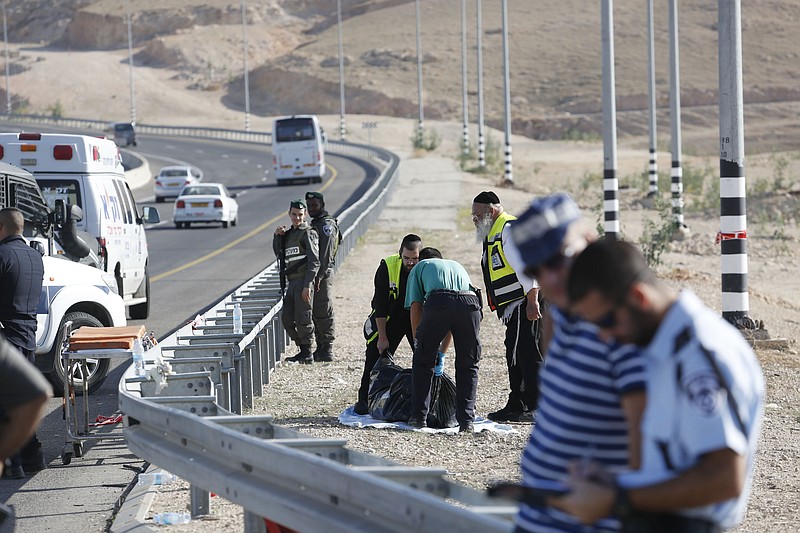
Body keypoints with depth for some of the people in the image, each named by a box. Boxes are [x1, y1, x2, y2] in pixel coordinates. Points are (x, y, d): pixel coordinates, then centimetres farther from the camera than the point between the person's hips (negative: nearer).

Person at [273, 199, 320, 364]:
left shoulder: (308, 233, -7)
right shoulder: (288, 233, 18)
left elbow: (314, 261, -13)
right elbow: (278, 253, 26)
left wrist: (307, 285, -20)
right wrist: (277, 236, 9)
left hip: (303, 280, -9)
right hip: (292, 281, 9)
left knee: (303, 318, -5)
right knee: (287, 318, 10)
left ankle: (307, 354, 3)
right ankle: (303, 350, 19)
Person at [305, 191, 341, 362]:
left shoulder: (327, 224, -11)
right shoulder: (315, 224, 20)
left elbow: (325, 253, -19)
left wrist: (319, 276, -24)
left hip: (323, 273, -10)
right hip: (315, 273, 10)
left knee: (323, 311, -9)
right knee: (316, 312, 11)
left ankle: (327, 350, -7)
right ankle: (321, 348, 16)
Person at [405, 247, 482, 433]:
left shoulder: (419, 267, 32)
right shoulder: (457, 266, 42)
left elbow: (415, 308, 18)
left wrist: (419, 344, 25)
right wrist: (442, 353, 46)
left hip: (438, 301, -3)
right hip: (470, 303, 3)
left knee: (423, 362, 17)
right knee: (468, 366, 17)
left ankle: (419, 416, 17)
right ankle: (467, 421, 10)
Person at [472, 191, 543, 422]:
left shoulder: (508, 228, -9)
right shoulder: (493, 233, 24)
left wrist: (532, 299, -25)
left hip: (526, 303, -11)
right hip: (515, 307, 11)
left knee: (527, 355, -11)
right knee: (515, 356, 13)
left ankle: (539, 409, -10)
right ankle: (516, 407, 19)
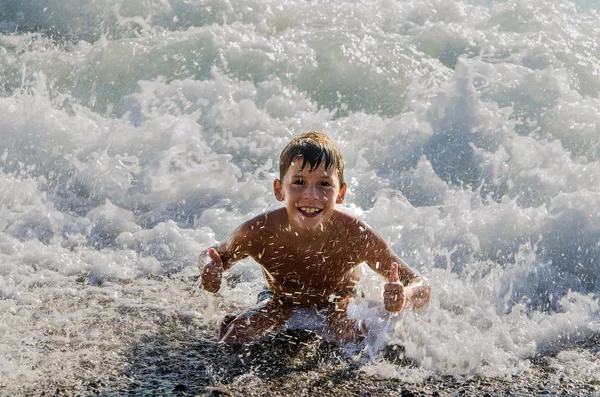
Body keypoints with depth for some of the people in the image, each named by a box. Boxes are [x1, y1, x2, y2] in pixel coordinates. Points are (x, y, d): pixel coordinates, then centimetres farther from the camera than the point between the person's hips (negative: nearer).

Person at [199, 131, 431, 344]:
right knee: (234, 339, -23)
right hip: (280, 303, 1)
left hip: (338, 304, 0)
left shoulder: (356, 235, -33)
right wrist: (211, 271, -34)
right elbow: (220, 255, -7)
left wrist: (403, 298, -54)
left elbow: (421, 287, -27)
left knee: (356, 341, -30)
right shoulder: (258, 232, -30)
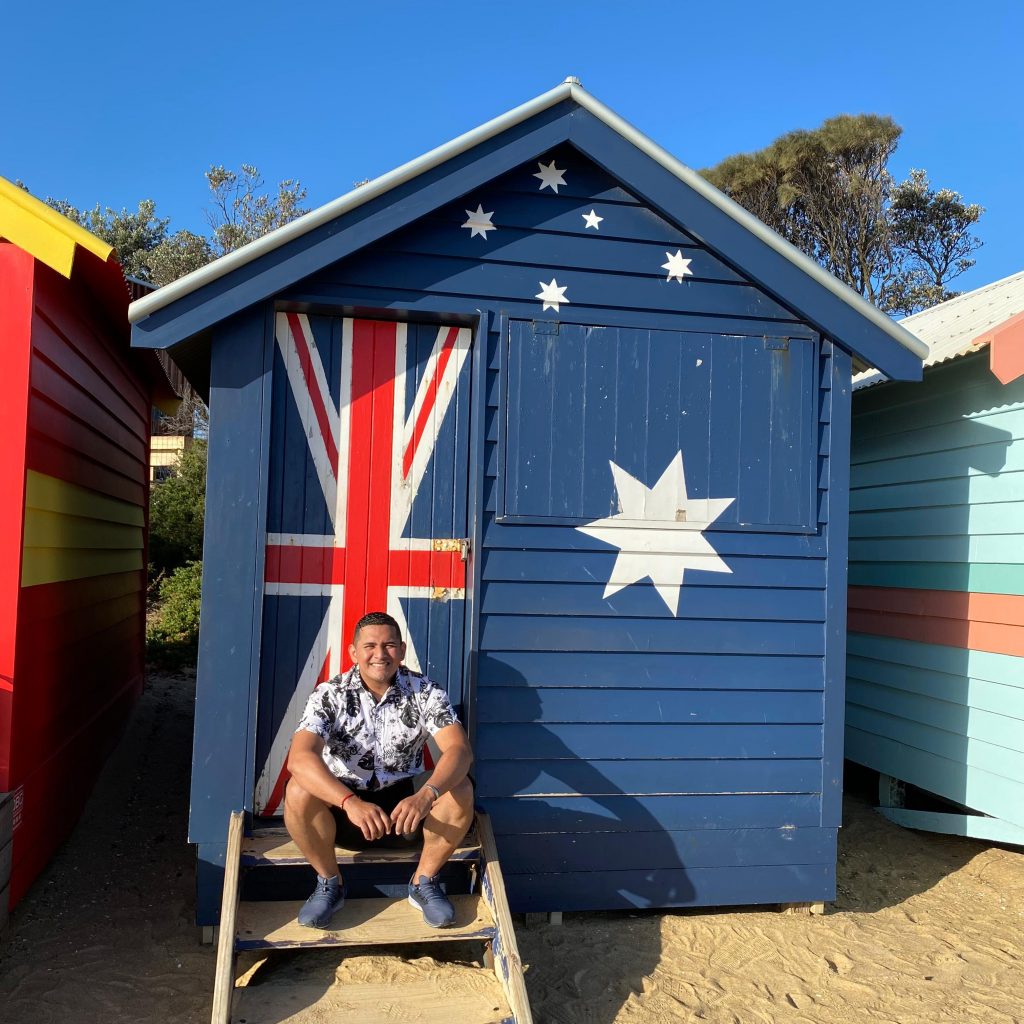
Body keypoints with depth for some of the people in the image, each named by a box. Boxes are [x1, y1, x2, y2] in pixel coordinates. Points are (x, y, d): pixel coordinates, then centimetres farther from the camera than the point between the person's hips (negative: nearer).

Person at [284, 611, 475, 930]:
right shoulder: (329, 695, -14)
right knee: (299, 792, -30)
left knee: (460, 789, -26)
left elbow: (459, 750, -23)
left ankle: (424, 882, -2)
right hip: (343, 807, 0)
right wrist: (351, 802, -45)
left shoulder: (425, 692, -10)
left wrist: (426, 795, -44)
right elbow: (299, 758, -30)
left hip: (405, 804, 1)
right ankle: (329, 883, -4)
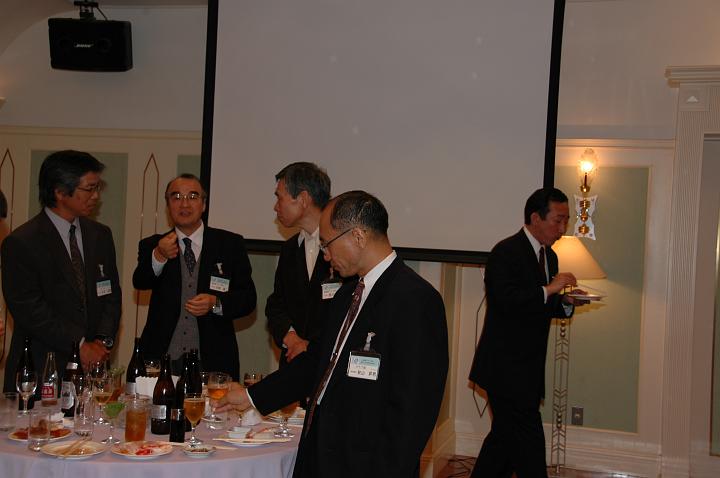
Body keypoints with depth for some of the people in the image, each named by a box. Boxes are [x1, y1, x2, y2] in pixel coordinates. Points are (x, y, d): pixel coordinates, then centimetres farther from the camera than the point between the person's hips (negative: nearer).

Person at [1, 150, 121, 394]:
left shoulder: (101, 235, 11)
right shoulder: (21, 242, -7)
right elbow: (28, 308, -12)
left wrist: (103, 340, -4)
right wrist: (80, 345, -14)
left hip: (92, 365, 5)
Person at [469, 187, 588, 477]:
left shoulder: (549, 256, 14)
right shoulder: (506, 252, -14)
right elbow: (504, 301, -26)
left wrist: (566, 301, 1)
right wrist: (549, 290, -24)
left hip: (527, 367, 9)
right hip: (505, 366, -9)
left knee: (505, 437, 15)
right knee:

Task brief:
Copy out every line of the material above that contains the word "elbow". Case counts.

Task answer:
left elbow: (314, 261, -13)
right elbow: (278, 253, 26)
left elbow: (325, 253, -19)
left elbow: (415, 308, 18)
right elbow: (220, 255, -7)
left elbow: (421, 287, -27)
left elbow: (459, 750, -23)
right elbow: (299, 758, -30)
right elbow: (28, 308, -12)
right elbow: (504, 301, -26)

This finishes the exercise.